If there is leakage from the pumps or "anything electrical" into the water, you'll have to remedy that. Obviously the sensor needs a contact with the water and any other current through the water from any other source might mess-up the reading.
I doubt that grounding is the problem, but is the Arduino power supply earth-grounded? The Arduino ground doesn't have to be earth-grounded so it can be isolated everything else. ....Until you stick it in the water, and then there may be a path to ground or some other voltage, etc. If the USB is connected to a computer, it can get earth-grounded through the computer.
Maybe you can pump a sample of the water into a separate little tank/bucket to check the PH? That could be completely isolated.
But when I set the pumps or anything electrical in the water it moves up by about exactly 1.0 from the ground loop.
I suppose you could subtract 1.0 from the reading...

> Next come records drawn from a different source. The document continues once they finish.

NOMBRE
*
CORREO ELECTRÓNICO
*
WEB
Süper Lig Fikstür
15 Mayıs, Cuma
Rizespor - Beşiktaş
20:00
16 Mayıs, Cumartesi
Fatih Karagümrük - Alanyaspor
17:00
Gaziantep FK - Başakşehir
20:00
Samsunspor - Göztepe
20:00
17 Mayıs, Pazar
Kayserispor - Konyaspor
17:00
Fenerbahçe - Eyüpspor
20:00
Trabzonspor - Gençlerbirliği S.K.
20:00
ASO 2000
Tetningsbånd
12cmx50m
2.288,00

The arduino power supply is not earth grounded. However if I earth ground the ph bnc ground then them problem is 50% better. Everything I've been reading from Googling arduino ph ground loop, I've been readying there needs to be a dc-dc galvanic isolator for this to work. I'm not sure what to do here. I've tried a lot of different grounding configuration none make any difference besides putting an earth ground to the ph sensor ground. I would like to try the galvanic isolation but I don't know the correct way to do that?
Just now, so far the solution I found is to drop an earth ground into the water itself with the ph sensor and everything is fine. Is it okay to run a 10kohm resistor to the earth ground on the arduino?